Ahad 01 Sep 2024 12:18 WIB

Reaksi Persis Soal Surat Seorang Dokter ke RS Medistra terkait Dugaan Pembatasan Jilbab

Persis tanggapi surat seorang dokter ke RS Medistra terkait dugaan pembatasan jilbab.

Rep: M Hafil / Nashih N/ Red: Muhammad Hafil
Jilbab (ilustrasi)
Foto: Republika/Wihdan Hidayat
Jilbab (ilustrasi)

REPUBLIKA.CO.ID,JAKARTA -- Ketua Umum Persis KH Jeje Zainuddin menanggapi soal dugaan pembatasan pemakaian jilbab bagi tenaga kesehatan di RS Medistra di Jakarta. Persis menyayangkan adanya dugaan tersebut.

"Kami sangat menyayangkan masih terjadi kasus pelarangan memakai jilbab di institusi apapun, termasuk di Rumah Sakit," ujar Kiai Jeje, Ahad (1/9/2024).

Baca Juga

Kiai Jeje memberikan masukan untuk menghindari terulangnya kasus pelanggaran HAM terhadap karyawan di RS maupun di institusi apapun.

"Maka salah satu caranya adalah harus ada aturan atau regulasi dari lembaga yang menjadi atasan atau yang memayunginya agar hak-hak berpakaian santun dan pakaian yang diperintah agama dihormati dan dilindungi ditempat kerja dengan sanksi yang tegas," ujar Kiai Jeje.

Sebelumnya, Pakar Hukum Pidana, Hibnu Nugroho, mengatakan pelarangan jilbab di ranah pekerjaan merupakan hal yang keliru. Sebab, konteksnya dinilai tidak bertentangan dalam prinsip hukum.
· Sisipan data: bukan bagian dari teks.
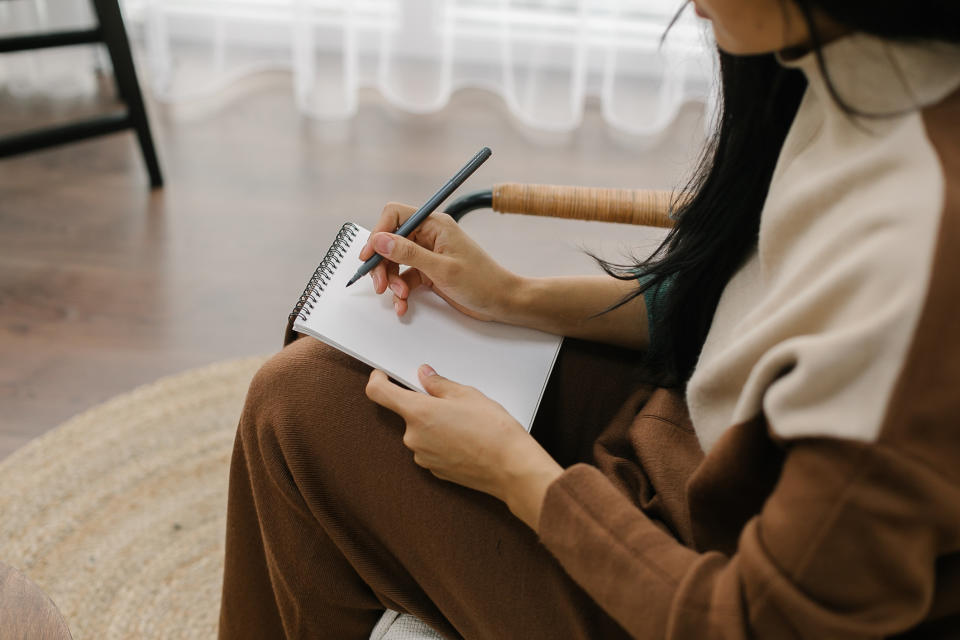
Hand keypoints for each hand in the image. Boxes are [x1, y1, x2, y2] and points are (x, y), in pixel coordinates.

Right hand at [358, 203, 521, 320]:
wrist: (502, 302)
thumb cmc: (482, 281)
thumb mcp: (442, 268)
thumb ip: (409, 254)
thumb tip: (380, 240)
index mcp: (435, 225)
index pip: (395, 216)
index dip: (378, 233)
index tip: (369, 255)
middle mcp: (429, 236)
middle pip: (390, 242)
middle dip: (382, 264)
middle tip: (380, 284)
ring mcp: (428, 254)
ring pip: (395, 262)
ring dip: (391, 281)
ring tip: (399, 296)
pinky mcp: (429, 272)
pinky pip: (405, 278)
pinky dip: (401, 292)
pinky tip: (403, 305)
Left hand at [365, 365, 562, 530]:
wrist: (510, 467)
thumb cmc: (493, 430)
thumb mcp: (467, 395)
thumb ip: (439, 384)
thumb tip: (424, 376)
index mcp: (418, 413)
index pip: (379, 393)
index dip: (378, 381)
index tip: (382, 375)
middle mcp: (413, 437)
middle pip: (407, 413)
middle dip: (424, 405)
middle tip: (451, 402)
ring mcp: (422, 456)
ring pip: (420, 432)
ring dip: (434, 425)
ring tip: (465, 423)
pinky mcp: (434, 470)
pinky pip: (430, 449)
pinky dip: (442, 441)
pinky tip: (465, 439)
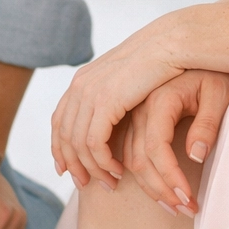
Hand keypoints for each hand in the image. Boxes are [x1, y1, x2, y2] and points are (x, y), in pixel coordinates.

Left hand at [51, 22, 183, 190]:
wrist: (169, 43)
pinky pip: (95, 143)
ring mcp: (90, 92)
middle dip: (73, 165)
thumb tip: (103, 115)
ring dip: (93, 168)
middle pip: (64, 136)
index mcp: (82, 79)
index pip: (59, 120)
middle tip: (88, 185)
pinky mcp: (106, 101)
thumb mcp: (123, 80)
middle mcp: (80, 85)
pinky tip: (120, 170)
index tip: (68, 171)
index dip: (60, 148)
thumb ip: (109, 95)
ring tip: (112, 181)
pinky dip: (104, 162)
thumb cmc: (154, 62)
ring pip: (78, 144)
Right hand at [122, 70, 228, 214]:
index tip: (189, 199)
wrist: (202, 53)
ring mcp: (133, 111)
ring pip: (130, 159)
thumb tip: (196, 154)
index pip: (157, 148)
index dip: (171, 178)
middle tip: (186, 208)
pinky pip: (127, 151)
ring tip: (175, 205)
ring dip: (150, 187)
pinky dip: (139, 174)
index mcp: (160, 97)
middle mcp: (140, 105)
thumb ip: (208, 123)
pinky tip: (156, 187)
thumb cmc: (214, 74)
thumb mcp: (219, 93)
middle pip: (139, 159)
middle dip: (161, 190)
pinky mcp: (133, 117)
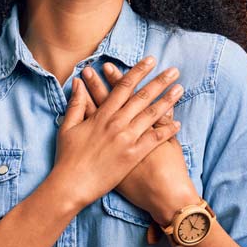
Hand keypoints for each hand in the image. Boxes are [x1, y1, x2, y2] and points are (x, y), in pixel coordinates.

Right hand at [51, 55, 184, 210]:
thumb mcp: (67, 127)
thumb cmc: (67, 158)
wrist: (71, 185)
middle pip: (142, 97)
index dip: (138, 72)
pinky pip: (154, 140)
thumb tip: (78, 83)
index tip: (150, 61)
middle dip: (159, 81)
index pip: (123, 87)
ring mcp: (126, 139)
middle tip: (174, 70)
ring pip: (151, 115)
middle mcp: (116, 124)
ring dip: (167, 100)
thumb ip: (75, 103)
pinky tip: (177, 122)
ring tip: (180, 89)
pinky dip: (166, 130)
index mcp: (101, 115)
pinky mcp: (133, 156)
"Kalau dilihat dari ranah umum, seperti dalam ranah pekerjaan, tentunya pelarangan jilbab ini keliru. Karena hukum di negara kita tidak begitu, kita kan negara Pancasila," kata Hibnu saat dihubungi Republika pada 21 Februari 2024 lalu.
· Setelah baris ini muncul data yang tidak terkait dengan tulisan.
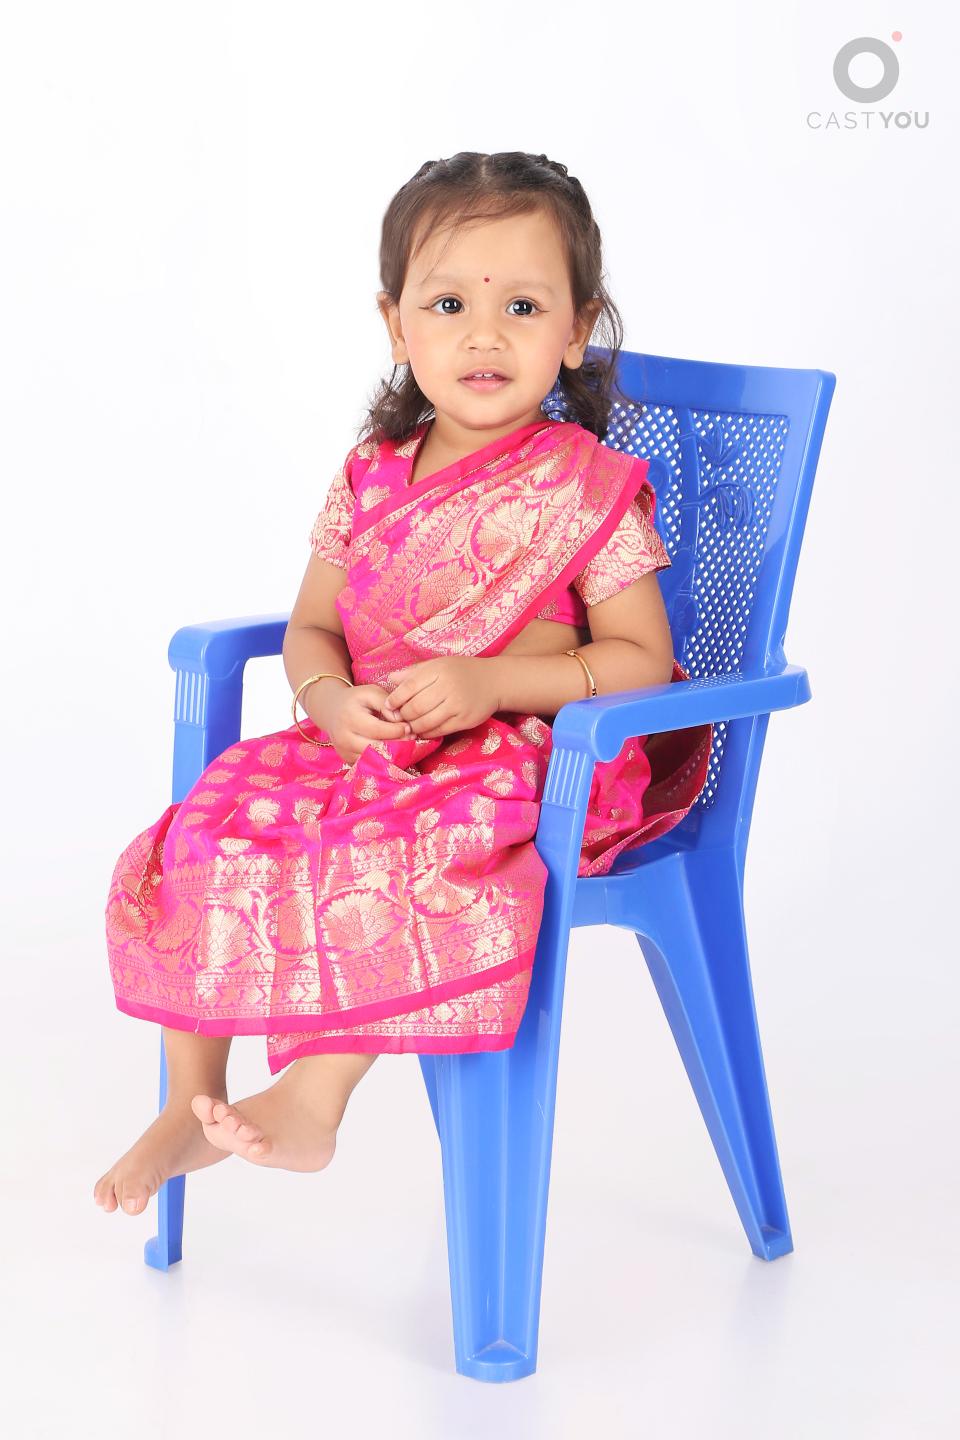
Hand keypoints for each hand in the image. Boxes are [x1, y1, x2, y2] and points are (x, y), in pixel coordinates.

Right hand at [309, 680, 410, 766]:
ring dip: (392, 755)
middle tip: (412, 739)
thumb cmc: (356, 700)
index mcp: (349, 718)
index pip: (377, 730)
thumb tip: (400, 719)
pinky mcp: (347, 761)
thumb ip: (386, 703)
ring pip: (373, 760)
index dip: (397, 730)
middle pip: (376, 748)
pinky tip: (393, 751)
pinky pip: (369, 765)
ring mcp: (344, 752)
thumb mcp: (370, 692)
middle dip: (397, 745)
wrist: (332, 711)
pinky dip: (383, 760)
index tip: (409, 727)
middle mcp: (343, 738)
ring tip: (405, 745)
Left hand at [382, 656, 499, 739]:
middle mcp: (447, 687)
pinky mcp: (464, 720)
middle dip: (402, 716)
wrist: (495, 682)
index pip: (408, 687)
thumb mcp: (438, 664)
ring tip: (408, 727)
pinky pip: (439, 731)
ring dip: (412, 727)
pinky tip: (422, 732)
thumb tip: (389, 679)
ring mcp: (457, 705)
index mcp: (438, 670)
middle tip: (397, 719)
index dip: (394, 699)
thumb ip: (414, 672)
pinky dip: (426, 734)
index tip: (388, 706)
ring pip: (425, 722)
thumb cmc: (462, 671)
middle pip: (415, 707)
Menurut Hibnu, masyarakat Indonesia harus melihat dan memahami bahwa Indonesia adalah negara yang berlandaskan Pancasila. Sehingga keragaman terkait dengan agama harus diterima sesuai dengan konteksnya masing-masing.

Ia menjelaskan, ketika dalam konteks adat ataupun ritual keagamaan, pelarangan jilbab di daerah tertentu tentunya sah-sah saja. Namun, kata dia, jika dalam konteks umum seperti pekerjaan maka pelarangan jilbab tidak dibenarkan.

Dia pun menyarankan agar instansi memberikan rujukan hukum mengenai hal ini. Yakni mana yang menjadi kepentingan hukum adat, hukum agama, dan hukum umum.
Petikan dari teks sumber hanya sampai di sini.